*To do*: There is one span to output from the data below: the lines starting at the line with "(440, 315) none -> [121,443,141,453] the" and ending at the line with "[88,326,137,338] FrontEnd, ->". Output it exactly, ends included, nothing more.

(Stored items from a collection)
--- START ---

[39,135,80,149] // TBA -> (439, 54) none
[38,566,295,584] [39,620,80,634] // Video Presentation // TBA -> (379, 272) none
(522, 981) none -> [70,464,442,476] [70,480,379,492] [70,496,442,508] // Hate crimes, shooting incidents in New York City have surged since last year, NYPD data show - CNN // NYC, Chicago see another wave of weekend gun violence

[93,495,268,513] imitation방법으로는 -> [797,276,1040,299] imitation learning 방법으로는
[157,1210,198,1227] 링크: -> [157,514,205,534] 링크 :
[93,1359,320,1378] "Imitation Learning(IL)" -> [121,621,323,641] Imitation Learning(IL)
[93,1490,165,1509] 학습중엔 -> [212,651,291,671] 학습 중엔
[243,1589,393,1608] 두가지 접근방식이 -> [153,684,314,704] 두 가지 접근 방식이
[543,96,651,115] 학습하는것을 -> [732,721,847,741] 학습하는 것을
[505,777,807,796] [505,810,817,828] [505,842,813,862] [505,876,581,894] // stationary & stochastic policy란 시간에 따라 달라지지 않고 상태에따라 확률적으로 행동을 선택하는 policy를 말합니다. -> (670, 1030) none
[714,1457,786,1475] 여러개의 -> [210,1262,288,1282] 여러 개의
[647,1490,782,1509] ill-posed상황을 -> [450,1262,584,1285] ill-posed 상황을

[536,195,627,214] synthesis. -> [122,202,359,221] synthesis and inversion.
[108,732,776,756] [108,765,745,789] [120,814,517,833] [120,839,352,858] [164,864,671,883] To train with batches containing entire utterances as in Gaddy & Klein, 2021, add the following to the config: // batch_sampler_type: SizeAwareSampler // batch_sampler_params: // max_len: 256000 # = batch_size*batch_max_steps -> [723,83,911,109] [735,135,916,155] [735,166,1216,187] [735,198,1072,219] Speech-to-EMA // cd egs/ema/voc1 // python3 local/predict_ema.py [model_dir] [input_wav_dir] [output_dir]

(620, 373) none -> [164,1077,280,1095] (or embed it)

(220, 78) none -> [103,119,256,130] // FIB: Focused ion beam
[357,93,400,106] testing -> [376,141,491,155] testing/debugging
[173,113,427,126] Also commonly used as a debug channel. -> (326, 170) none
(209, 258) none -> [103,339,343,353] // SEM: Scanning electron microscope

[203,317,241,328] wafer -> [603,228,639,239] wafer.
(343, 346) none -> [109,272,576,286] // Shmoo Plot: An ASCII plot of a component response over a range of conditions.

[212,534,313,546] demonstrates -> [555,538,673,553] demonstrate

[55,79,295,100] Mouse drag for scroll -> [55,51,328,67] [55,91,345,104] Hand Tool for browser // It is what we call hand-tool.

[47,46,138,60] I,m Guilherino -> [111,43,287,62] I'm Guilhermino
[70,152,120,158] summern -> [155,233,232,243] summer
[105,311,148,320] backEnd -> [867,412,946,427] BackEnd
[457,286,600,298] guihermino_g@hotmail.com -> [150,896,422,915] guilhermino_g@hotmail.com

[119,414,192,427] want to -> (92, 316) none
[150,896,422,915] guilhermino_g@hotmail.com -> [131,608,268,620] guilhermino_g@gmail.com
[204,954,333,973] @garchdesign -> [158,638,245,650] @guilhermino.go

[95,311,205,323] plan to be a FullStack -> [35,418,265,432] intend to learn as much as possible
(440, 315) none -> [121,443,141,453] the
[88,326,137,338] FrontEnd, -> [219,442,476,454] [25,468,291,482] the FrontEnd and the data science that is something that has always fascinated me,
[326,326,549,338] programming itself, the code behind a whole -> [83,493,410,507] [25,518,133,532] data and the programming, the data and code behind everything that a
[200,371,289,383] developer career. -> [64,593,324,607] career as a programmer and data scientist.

--- END ---

*Response to the task*:
(440, 315) none -> [121,443,141,453] the
[88,326,137,338] FrontEnd, -> [219,442,476,454] [25,468,291,482] the FrontEnd and the data science that is something that has always fascinated me,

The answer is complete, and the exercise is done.